Steps in the Catastrophe Theory. Process
CT has many implications for the discipline of Change Management and Organizational Development.
There is a form of change which is smooth, continuous and incremental. This is the general form of change under Business Process Improvement initiatives (BPI) such as Kaizen, Total Quality Management (TQM) and Six Sigma. In CT terms, this is change over a pre-defined existing stable surface.
There is another form of change which is ‘catastrophic’, abrupt, radical, a fundamental departure from what went on before the change. This type of change is quite often the consequence, for example, of Business Process Reengineering (BPR). This type of change is not ‘continuous’ - in CT terms there is a catastrophic change to a new definition of stability.
‘Real’ change is therefore more like BPR. Else there is simply improvement. Which of course may be all that's needed to solve the specific problem! The challenge for change specialists is in deciding when radical change is needed versus an incremental improvement. But the choice is not straightforward since radical change will inevitably result in a period of 'Chaos', while the ‘new’ stability is found and defined.
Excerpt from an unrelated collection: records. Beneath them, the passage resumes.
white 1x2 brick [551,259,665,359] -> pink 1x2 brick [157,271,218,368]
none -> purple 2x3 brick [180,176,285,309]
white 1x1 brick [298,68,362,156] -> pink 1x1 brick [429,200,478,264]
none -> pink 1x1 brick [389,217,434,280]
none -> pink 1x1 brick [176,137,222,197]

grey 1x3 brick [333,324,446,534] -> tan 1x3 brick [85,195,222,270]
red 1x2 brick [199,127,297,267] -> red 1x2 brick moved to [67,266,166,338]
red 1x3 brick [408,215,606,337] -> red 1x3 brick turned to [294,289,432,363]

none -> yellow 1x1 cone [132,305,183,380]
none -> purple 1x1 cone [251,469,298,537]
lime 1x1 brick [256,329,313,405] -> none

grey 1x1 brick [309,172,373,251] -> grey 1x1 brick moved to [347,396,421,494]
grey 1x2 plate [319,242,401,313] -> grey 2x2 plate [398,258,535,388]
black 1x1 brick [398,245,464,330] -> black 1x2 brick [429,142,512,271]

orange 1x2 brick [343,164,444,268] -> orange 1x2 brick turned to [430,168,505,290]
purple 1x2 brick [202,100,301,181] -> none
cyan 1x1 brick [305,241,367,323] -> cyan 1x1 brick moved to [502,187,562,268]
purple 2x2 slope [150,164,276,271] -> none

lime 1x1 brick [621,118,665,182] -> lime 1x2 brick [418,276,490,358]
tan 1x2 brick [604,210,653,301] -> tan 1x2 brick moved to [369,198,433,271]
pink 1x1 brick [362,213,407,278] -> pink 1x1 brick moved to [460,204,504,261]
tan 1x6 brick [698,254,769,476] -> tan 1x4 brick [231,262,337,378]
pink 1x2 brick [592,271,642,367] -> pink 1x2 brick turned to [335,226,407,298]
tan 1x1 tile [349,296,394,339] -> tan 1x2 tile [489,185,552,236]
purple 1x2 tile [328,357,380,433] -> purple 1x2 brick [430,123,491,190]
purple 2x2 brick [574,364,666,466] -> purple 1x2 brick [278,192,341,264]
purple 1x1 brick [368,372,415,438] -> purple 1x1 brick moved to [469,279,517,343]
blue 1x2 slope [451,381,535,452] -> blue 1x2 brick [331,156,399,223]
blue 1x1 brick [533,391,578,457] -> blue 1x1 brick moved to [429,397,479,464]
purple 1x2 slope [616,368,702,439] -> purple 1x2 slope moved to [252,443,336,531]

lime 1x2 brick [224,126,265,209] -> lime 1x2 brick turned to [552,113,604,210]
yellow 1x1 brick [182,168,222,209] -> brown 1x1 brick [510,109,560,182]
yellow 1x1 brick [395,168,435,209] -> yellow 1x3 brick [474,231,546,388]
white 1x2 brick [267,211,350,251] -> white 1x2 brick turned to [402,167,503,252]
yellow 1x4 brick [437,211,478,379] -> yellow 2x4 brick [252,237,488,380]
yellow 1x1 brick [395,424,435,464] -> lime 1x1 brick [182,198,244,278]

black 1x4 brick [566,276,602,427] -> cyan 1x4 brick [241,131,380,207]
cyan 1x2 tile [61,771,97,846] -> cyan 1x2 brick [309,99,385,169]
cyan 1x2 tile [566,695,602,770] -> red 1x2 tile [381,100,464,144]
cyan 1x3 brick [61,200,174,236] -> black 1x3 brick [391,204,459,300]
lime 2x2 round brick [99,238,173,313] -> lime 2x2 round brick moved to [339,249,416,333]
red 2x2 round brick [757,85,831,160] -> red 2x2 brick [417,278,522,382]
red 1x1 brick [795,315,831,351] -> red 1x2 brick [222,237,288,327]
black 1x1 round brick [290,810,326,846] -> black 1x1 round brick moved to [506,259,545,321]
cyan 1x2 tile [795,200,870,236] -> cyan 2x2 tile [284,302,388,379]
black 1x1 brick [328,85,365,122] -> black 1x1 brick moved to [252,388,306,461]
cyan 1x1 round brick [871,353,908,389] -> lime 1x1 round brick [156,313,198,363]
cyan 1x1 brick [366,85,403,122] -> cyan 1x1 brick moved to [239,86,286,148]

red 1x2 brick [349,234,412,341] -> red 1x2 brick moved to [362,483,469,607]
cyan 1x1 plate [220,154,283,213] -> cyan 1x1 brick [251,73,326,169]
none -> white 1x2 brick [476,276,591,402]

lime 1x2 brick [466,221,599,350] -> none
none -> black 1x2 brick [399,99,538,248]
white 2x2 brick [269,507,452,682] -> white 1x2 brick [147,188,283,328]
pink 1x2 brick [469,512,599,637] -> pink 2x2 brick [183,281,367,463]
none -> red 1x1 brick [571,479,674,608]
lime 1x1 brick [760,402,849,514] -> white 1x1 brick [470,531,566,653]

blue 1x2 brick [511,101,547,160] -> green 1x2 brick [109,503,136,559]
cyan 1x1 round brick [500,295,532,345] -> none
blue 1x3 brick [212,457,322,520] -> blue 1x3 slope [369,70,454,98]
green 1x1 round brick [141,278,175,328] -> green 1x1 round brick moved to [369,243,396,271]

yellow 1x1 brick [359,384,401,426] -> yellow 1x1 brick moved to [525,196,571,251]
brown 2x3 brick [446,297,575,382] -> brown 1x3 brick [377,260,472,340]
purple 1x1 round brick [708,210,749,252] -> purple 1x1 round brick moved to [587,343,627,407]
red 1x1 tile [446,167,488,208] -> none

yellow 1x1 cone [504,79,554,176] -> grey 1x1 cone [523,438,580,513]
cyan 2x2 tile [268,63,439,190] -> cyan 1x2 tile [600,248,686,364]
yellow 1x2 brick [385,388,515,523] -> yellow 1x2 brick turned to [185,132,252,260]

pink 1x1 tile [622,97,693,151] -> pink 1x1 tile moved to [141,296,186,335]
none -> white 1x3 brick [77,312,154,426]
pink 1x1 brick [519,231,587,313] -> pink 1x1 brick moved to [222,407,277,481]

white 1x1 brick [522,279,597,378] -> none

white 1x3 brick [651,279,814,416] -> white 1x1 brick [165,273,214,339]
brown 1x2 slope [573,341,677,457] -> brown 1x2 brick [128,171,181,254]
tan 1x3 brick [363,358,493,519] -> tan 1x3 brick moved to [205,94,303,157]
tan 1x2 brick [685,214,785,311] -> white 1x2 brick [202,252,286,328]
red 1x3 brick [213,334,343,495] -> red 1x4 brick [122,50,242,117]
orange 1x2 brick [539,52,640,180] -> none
This ties up with the recognized 'unfreezing/freezing' methods of Change Management.
And then of course radical change may be forced upon the organization at times. And there may be no smooth (continuous) way of taking the organization from where it is, towards where it must be, so it is futile to assume that such a path is available.
Strengths of the Catastrophe Theory. Benefits
* The ideas help to understand the real experience of Change Management and the ideas in Chaos Theory. CT shows why real Change is a hazardous business.
* It does away with the thought that organizations can be varied along 'spectrums' of variable values. There are probably only a few really stable combinations available.
* The theory shows why change cannot be 'managed' as such, but may be influenced.
* The theory deals with the idea of 'form' (Gestalt) and change of form. A novel way perhaps to view organizations.
Limitations of the Catastrophe Theory. Disadvantages
* The significance of Thom's work to understand organizational behavior is more qualitative than quantitative at the moment.
* Predicting the behavior of even the simplest complex systems still remains a difficult challenge.
* Thom failed in his aspiration to describe complex systems where there are many (more than 5) significant variables. Predicting the behavior of very complex systems (organizations) is likely to remain impossible forever.
Book: Alas all reading materials that go beyond what's written here, quickly become deep in Mathematics!